FDIC v. Perry: Business Judgment Rule Does Not Protect Officers in California | Practical Law

FDIC v. Perry: Business Judgment Rule Does Not Protect Officers in California | Practical Law

The US District Court for the Central District of California held in FDIC v. Perry that officers are not protected by the business judgment rule in California.

FDIC v. Perry: Business Judgment Rule Does Not Protect Officers in California

Practical Law Legal Update 8-516-9612 (Approx. 3 pages)

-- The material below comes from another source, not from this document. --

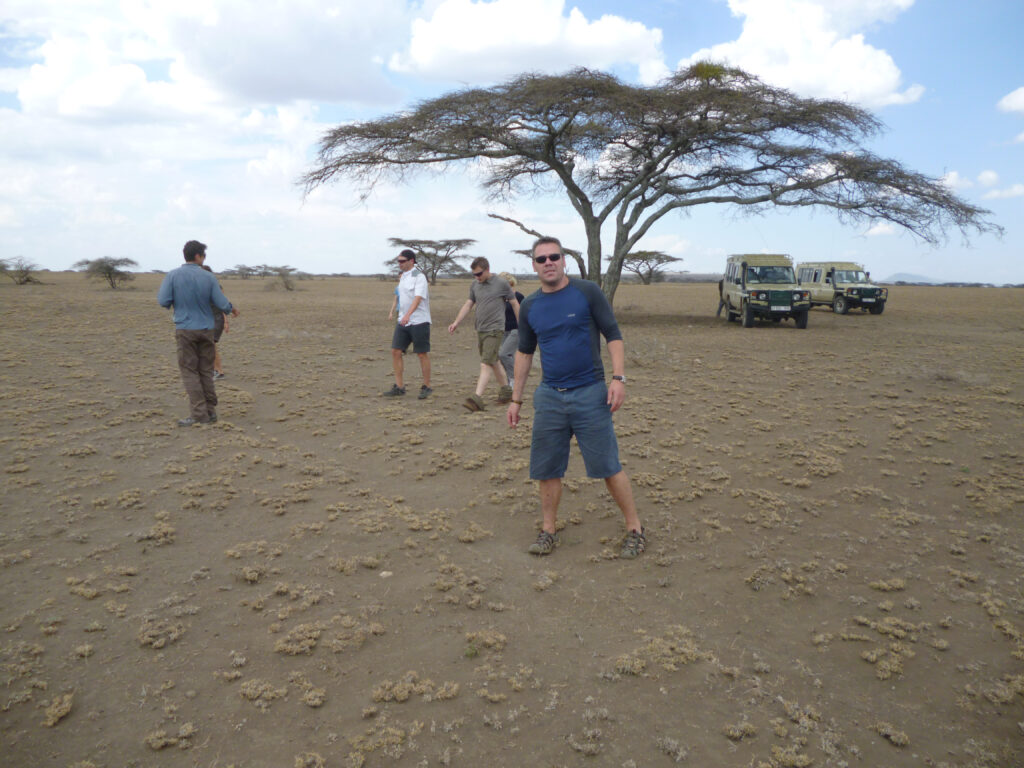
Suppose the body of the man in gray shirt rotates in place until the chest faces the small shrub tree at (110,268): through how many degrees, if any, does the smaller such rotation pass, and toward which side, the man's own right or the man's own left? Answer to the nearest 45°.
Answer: approximately 90° to the man's own right

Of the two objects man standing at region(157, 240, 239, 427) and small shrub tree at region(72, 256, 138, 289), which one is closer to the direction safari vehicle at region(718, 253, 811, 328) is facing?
the man standing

FDIC v. Perry: Business Judgment Rule Does Not Protect Officers in California

by PLC Corporate & Securities
Published on 21 Dec 2011California
The US District Court for the Central District of California held in FDIC v. Perry that officers are not protected by the business judgment rule in California.
On December 13, 2011, the US District Court for the Central District of California held in FDIC v. Perry that officers are not protected by the business judgment rule in California. This issue was raised by the defendant, Matthew Perry, in his motion to dismiss claims brought by the FDIC, as receiver for Indymac Bank.
The FDIC claimed that Perry, as the CEO of Indymac, breached his duties to Indymac and acted negligently in allowing Indymac to generate and purchase risky residential loans for sale in the secondary market. The FDIC alleged that these actions were beyond what a reasonable banker would have done and that Perry's actions resulted in losses in excess of $600 million to Indymac.
Perry moved to dismiss these claims by arguing that the FDIC failed to allege facts that would overcome the business judgment rule. Perry argued that the business judgment rule should apply to him because it was meant to protect both officers and directors from judicial second guessing of business decisions made on behalf of a corporation. The District Court, however, disagreed and denied Perry's motion.
In reaching its decision, the District Court relied on several factors, including:
  • A decision by the California Court of Appeal, holding that judicial deference afforded under the business judgment rule should not apply to interested directors effectively acting as officers.
  • Section 309 of the California Corporations Code, which codifies California's common law business judgment rule and does not mention the word officer in its text.
  • The legislative history of the California Corporations Code, which expressly excludes officers from consideration under the business judgment rule.
While the District Court's decision only applies to California, it highlights the question of whether officers should receive the same protections as directors under the business judgment rule. Although some jurisdictions have specifically addressed this issue (and in many cases have found the business judgment rule to apply to officers as well), there are still some jurisdictions in which this issue has not been clearly settled.